[PROVIDED DATA]

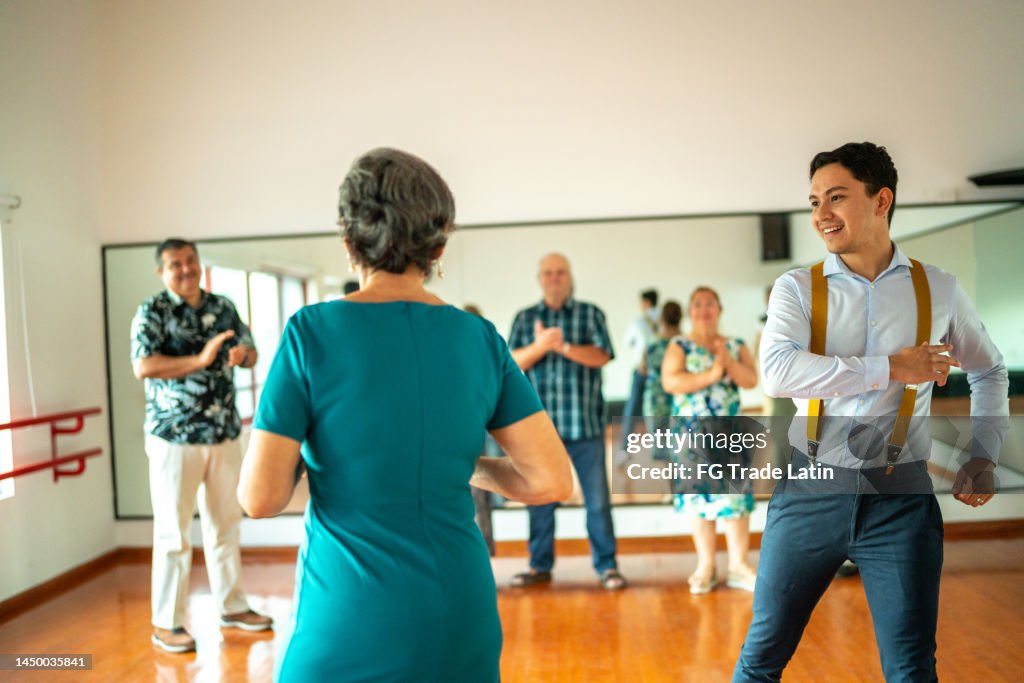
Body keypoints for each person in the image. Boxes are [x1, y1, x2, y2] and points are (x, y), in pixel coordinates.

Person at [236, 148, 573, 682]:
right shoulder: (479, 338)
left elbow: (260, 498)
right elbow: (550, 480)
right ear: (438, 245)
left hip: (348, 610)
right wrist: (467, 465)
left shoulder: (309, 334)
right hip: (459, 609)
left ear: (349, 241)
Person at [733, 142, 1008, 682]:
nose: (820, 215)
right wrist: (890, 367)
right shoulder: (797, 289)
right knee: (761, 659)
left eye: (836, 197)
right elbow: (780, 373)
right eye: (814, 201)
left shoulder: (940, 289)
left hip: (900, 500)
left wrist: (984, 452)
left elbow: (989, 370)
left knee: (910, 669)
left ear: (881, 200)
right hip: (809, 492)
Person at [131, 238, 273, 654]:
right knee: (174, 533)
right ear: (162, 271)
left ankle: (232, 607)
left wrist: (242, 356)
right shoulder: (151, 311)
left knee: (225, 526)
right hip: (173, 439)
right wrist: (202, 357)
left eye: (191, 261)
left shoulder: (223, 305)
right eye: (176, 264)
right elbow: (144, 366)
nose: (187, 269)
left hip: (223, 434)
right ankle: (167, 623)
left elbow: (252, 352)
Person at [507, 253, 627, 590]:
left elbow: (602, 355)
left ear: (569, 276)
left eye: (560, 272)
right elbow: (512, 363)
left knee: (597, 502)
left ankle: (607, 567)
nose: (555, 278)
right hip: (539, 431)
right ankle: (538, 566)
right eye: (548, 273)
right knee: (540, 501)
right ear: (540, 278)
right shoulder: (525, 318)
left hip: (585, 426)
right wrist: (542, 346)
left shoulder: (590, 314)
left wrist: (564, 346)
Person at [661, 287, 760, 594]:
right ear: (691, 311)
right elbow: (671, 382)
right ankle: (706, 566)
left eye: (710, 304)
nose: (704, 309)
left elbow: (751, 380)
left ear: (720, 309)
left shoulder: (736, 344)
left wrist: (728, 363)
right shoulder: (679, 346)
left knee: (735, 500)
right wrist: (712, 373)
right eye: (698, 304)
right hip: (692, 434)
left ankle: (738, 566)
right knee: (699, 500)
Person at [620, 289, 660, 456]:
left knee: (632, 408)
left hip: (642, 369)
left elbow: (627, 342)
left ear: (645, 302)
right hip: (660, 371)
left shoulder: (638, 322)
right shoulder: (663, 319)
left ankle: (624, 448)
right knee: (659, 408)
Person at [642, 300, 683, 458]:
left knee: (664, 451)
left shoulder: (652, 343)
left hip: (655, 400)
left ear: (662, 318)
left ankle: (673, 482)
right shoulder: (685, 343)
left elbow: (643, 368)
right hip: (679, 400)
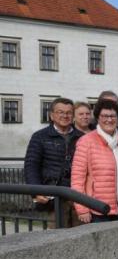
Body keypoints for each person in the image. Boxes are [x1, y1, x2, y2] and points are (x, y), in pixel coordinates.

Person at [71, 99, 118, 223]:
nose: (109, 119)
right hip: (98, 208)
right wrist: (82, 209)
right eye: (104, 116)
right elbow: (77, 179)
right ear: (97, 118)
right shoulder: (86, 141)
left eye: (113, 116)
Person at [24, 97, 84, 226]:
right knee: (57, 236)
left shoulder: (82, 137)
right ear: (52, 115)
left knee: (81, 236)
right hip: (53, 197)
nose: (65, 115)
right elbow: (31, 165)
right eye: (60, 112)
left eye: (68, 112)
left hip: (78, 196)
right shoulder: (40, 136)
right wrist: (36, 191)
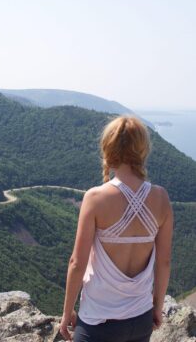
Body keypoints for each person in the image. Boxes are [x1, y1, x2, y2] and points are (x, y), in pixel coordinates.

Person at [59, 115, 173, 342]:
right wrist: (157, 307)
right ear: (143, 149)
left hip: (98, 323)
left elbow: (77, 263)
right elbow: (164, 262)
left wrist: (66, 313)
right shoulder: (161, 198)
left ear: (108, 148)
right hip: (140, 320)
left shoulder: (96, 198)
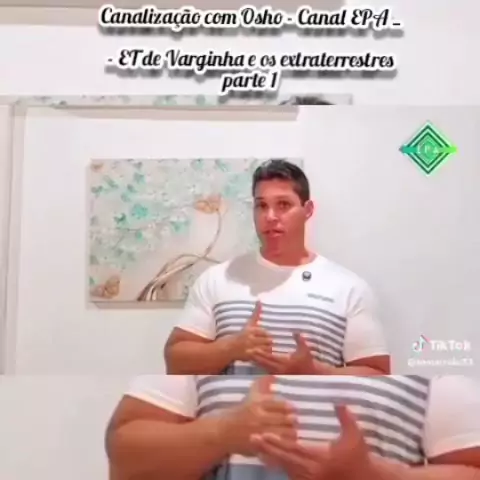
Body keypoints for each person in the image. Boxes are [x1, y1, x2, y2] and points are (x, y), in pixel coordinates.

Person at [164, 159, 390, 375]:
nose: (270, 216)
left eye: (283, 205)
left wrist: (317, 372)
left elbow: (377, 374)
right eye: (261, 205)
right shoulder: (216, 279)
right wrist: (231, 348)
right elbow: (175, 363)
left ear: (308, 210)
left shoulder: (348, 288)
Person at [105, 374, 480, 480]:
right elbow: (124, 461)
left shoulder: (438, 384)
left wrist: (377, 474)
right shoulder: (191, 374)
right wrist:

[WHAT TO PRODUCE] Output nothing but the lines from the one containing "left shoulder: (438, 384)" to the end of the listing, both of those included, exactly as given.

[THE COMPLETED TASK]
left shoulder: (438, 384)
left wrist: (377, 474)
right shoulder: (191, 374)
right wrist:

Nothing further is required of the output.